しかもその後の展開はなんとも不可解だ。ベルリオーズは足を滑らせ、そこに路面電車が突っ込んでくる。女性運転手は急ブレーキをかけたが、ベルリオーズの体を跳ね上げ、窓ガラスが割れる。もうだめだ、ベルリオーズの消え入る意識のなかで月が最後にきらめき、こなごなに砕け、やがて暗くなった。あわれ、ベルリオーズは、切断された首と、首のない胴体に分けられてしまった。(あの外国人は、何者なんだ!?? あの男はベルリオーズが死ぬ運命を予言した。そしてそれは当たった。若い詩人イワンは、呆然と見ている、ベルリオーズの切断された首を。)
それからというものけったいなことばかり起こる。豚みたいに太って見事な口髭をそなえたでっかい猫が、前足でコインを車掌の手に押しつけ、路面電車に乗り込もうとする光景をイワンは見かけた。断られると猫は、今度は車体の後部にひょいっと飛び乗り、ちゃっかり電車賃を節約していった。だが、それどころではない、あの外国人を追跡しなければならない。だが、追いかけても追いかけても接近できない、けっきょく見失ってしまう。きっと、あいつはモスクワ河へいるはずだ、とイワンは服を脱ぎ、泳いでみる。しかし岸辺へ戻ったときには服があらかたなくなっていて、残されたのは下着のパンツだけだった。しかも文藝家クラブの会員証までなくなっていた。イワンはボロボロの白シャツの胸に(悪魔退散のための!)イコンを安全ピンで留め、ズボンもはかずにパンツ一枚で歩きまわり、「ベルリオーズ殺し、ポンティウス・ピラトゥス、謎の外国人をつかまえなくては・・・」とわけのわからないことばかり言うものだから、けっきょく文学仲間での詩人のリューヒンに引きずられるように、精神病院へ連れられ、収容されてしまう。

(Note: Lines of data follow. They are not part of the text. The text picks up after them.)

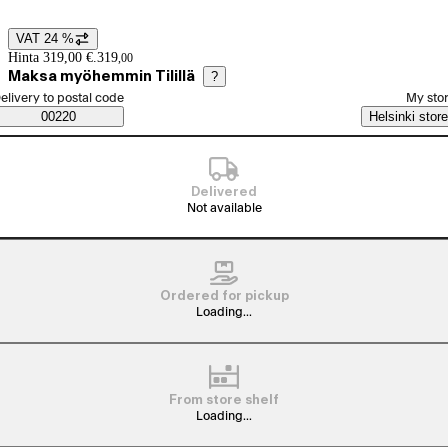
VAT 24 %
Price details
Hinta 319,00 €.
319
,
00
Maksa myöhemmin Tilillä
?
elect order method
elivery to postal code
My sto
Saatavuustiedot
00220
Helsinki store
Delivered
Not available
Ordered for pickup
Loading...
From store shelf
Loading...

例の怪しい外国人、黒魔術の専門家は、ヴォランド教授と名乗り、ヴァリエテ劇場で、特別プログラムを興行するようになる。オーケストラはジンタを演奏し、金髪女はミニスカートで一輪車に曲乗りし、天井からは、たくさんの紙幣がひらひらと舞い散る。観客たちは奪い合う。女たちには、さまざまな色彩とデザインをほどこされたパリ仕立ての婦人服や、羽飾りのついた帽子、スエードの革靴、宝石つきの靴、クリスタルの香水、絹のハンドバッグ、純金の口紅ケースが、惜しげもなくふるまわれた、お客の女たちがその夜着ている洋服や靴と引き換えに。場内は騒然である。司会者のベンガリスキイがなんとか場を沈めようとするが、うるさいよ、とばかりに言葉をしゃべる太った黒猫ベゲモードが、首を引っこを抜く。ショウは騒然である。ところが黒魔術ショウの後に、劇場から出てきた観客のなかには、帽子をかぶり傘を持ってシュミーズと紫色のパンティだけの姿の女が恥ずかしそうに隠れるように小走りする姿が見られた。ショウが終れば自動的に魔法が消えたのだ。タクシー運転手がまた災難で、その夜は誰もかれもが偽札をつかまされてしまう。そうなのだ、そのショウでふるまわれた紙幣はなんと偽札だったのだ。(※1)劇場の会計主任のラーストチキンは、財政部に売上を届けたとき、ルーブルがすべて外国紙幣に化けていて、逮捕されてしまう。